What? No flag on that hit?


----------



## Flash (Jan 1, 2021)

John Cooper said:


> It's all about Equality


Was that the word??


----------



## Resica (Jan 1, 2021)

Can't lead with helmet, I believe.


----------



## John Cooper (Jan 1, 2021)

Flash said:


> Was that the word??


Yep where the helmet manufacturer name normally is.


----------



## Madsnooker (Jan 1, 2021)

lbzdually said:


> So now if a runner lowers his head to run over a defender, it is targeting?


I agree and said the same thing last year when Wade got tossed. Wade lowered the helmet to hit Lawrence in midsection and Lawrence braced and lowered into him.


----------



## John Cooper (Jan 1, 2021)

Madsnooker said:


> Wake up from what?


His stuper 

Holding again.


----------



## BamaGeorgialine (Jan 1, 2021)

Hey Trevor Lawrence, why the long face?


----------



## Throwback (Jan 1, 2021)

brownceluse said:


> Man, Fields may have a couple broken ribs. Why leave him in there?



This ain’t women’s flag football


----------



## cramer (Jan 1, 2021)

Guth, ewe quiet tonight . 
I need ewe to jinx them


----------



## antharper (Jan 1, 2021)

Sermon is a hoss


----------



## Madsnooker (Jan 1, 2021)

Looks like NW is not all that bad. Auby found that out today.lol


----------



## 4HAND (Jan 1, 2021)

I'm surprised. 35-14 OSU @ halftime.


----------



## fishnguy (Jan 1, 2021)

Looks like tOSU is gonna get beatdown by Bama!


----------



## bullgator (Jan 1, 2021)

Ohio State look really good.......................and fresh.


----------



## Twiggbuster (Jan 1, 2021)

Herbie ??


----------



## Twiggbuster (Jan 1, 2021)

Football is a tough, long season.
This is a joke.


----------



## John Cooper (Jan 1, 2021)

Well this one is over, plus I can't stand the stupid political statement on tosu helmet, when there is more Equality in sports than there ever has been. Do it on your on time !!!!!


----------



## Resica (Jan 1, 2021)

Twiggbuster said:


> Herbie ??


You ever change over to ACC network? No Herbie.


----------



## BamaGeorgialine (Jan 1, 2021)

bullgator said:


> Ohio State look really good.......................and fresh.


So fresh and so clean


----------



## cramer (Jan 1, 2021)

cramer said:


> Guth, ewe quiet tonight .
> I need ewe to jinx them


Guth resting. It's  a Buckeye  thing


----------



## brownceluse (Jan 1, 2021)

White kids need to quit all college sports for equality. I’d also like to add that all white donors should keep their money for equality as well.


----------



## Twiggbuster (Jan 1, 2021)

Tell us how you really feel ???

→ INFORMATION GIVEN:
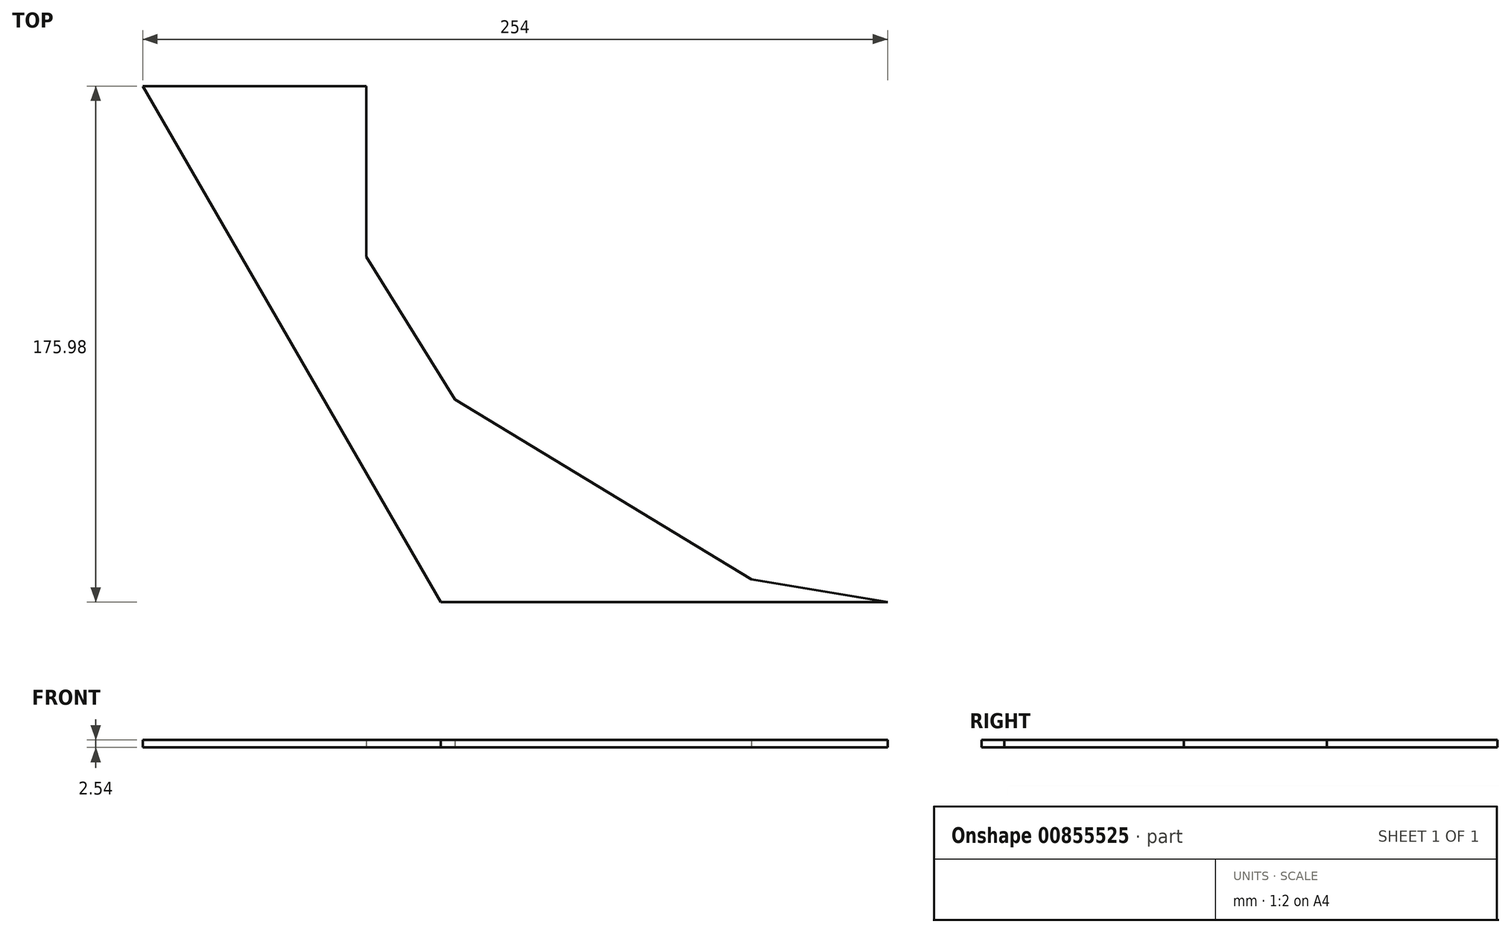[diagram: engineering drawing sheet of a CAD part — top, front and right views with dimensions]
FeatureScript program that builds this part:
annotation { "Feature Type Name" : "Feature", "Feature Type Description" : "" }
export const myFeature = defineFeature(function(context is Context, id is Id, definition is map)
    precondition{}
    {
        {
            var Q0;
            Q0=qCreatedBy(makeId("Top.planeOp"),FACE);
            var sketch = newSketch(context, id + "F0", { "sketchPlane" : qUnion([Q0])});
            skLineSegment(sketch, "E0", {"start": v(0, 0) * mm, "end": v(-101.6, 175.98) * mm});
            skLineSegment(sketch, "E1", {"start": v(0, 0) * mm, "end": v(152.4, 0) * mm});
            skLineSegment(sketch, "E2", {"start": v(-101.6, 175.98) * mm, "end": v(-25.4, 175.98) * mm});
            skLineSegment(sketch, "E3", {"start": v(-25.4, 175.98) * mm, "end": v(-25.4, 117.71) * mm});
            skLineSegment(sketch, "E4", {"start": v(-25.4, 117.71) * mm, "end": v(4.92, 69.07) * mm});
            skLineSegment(sketch, "E5", {"start": v(4.92, 69.07) * mm, "end": v(106, 7.8) * mm});
            skLineSegment(sketch, "E6", {"start": v(106, 7.8) * mm, "end": v(152.4, 0) * mm});
            skSolve(sketch);
        }
        {
            var Q0;
            Q0=makeQuery(id+"F0.imprint","IMPRINT",FACE,{"disambiguationData":[TD([[makeQuery(id+"F0.imprint","IMPRINT",EDGE,{"derivedFrom":sQuery(id+"F0.wireOp",EDGE,"E0")}),-1.0]])]});
            extrude(context, id + "F1", {"entities" : qUnion([Q0]), "depth" : 2.54 * mm, "offsetDistance" : 25.4 * mm});
        }
    });
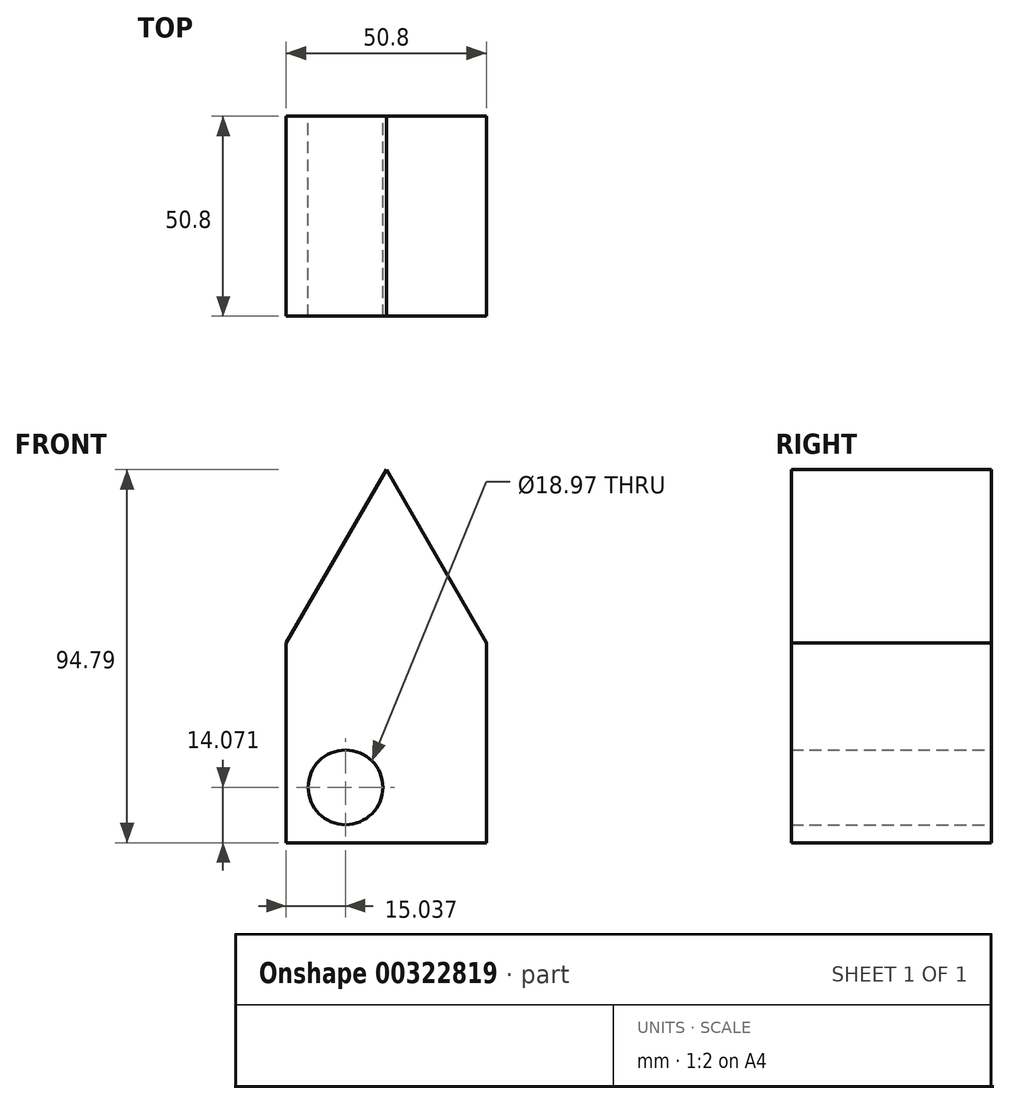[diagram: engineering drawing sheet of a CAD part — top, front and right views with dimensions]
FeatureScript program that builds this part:
annotation { "Feature Type Name" : "Feature", "Feature Type Description" : "" }
export const myFeature = defineFeature(function(context is Context, id is Id, definition is map)
    precondition{}
    {
        {
            var Q0;
            Q0=qCreatedBy(makeId("Front.planeOp"),FACE);
            var sketch = newSketch(context, id + "F0", { "sketchPlane" : qUnion([Q0])});
            skLineSegment(sketch, "E0.top", {"start": v(-25.4, -34.34) * mm, "end": v(25.4, -34.34) * mm});
            skLineSegment(sketch, "E0.left", {"start": v(-25.4, 16.46) * mm, "end": v(-25.4, -34.34) * mm});
            skLineSegment(sketch, "E0.right", {"start": v(25.4, 16.46) * mm, "end": v(25.4, -34.34) * mm});
            skLineSegment(sketch, "E1", {"start": v(-25.4, 16.46) * mm, "end": v(0, 60.45) * mm});
            skLineSegment(sketch, "E2", {"start": v(25.4, 16.46) * mm, "end": v(0, 60.45) * mm});
            skCircle(sketch, "E3", {"center": v(-10.36, -20.27) * mm, "radius": 9.48 * mm});
            skSolve(sketch);
        }
        {
            var Q0;
            Q0=makeQuery(id+"F0.imprint","IMPRINT",FACE,{"disambiguationData":[TD([[makeQuery(id+"F0.imprint","IMPRINT",EDGE,{"derivedFrom":sQuery(id+"F0.wireOp",EDGE,"E0.top")}),1.0]])]});
            extrude(context, id + "F1", {"entities" : qUnion([Q0]), "depth" : 50.8 * mm});
        }
    });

→ JOBS:
A: Duplicate the Ohio State game thread, beginning at the words "This is a joke." and stopping after "on time !!!!!".
B: Finish out the next part of the Ohio State game thread, picking up after its last post.
The rows have no part in any of this work.

→ THE RESPONSES:
A:
This is a joke.


----------



## John Cooper (Jan 1, 2021)

Well this one is over, plus I can't stand the stupid political statement on tosu helmet, when there is more Equality in sports than there ever has been. Do it on your on time !!!!!

B:
----------



## John Cooper (Jan 1, 2021)

brownceluse said:


> White kids need to quit all college sports for equality. I’d also like to add that all white donors should keep their money for equality as well.


Amen Brother Brown!!!!!!


----------



## mguthrie (Jan 1, 2021)

cramer said:


> Guth, ewe quiet tonight .
> I need ewe to jinx them


I’m here. Watching the game


----------



## brownceluse (Jan 1, 2021)

Telling you I’m sick to death of all this equality crap. These political commercials demanding justice etc are sickening. John Ossoff talking about justice and equality is like Trump having money problems.


----------



## Madsnooker (Jan 1, 2021)

This game is along way from being over. OSU needs to keep playing aggressively and not just to win. Lawrence is a great QB


----------



## Madsnooker (Jan 1, 2021)

It could get interesting real quick if Fields can't go or play to his capabilities. Rib shot is hard to get over.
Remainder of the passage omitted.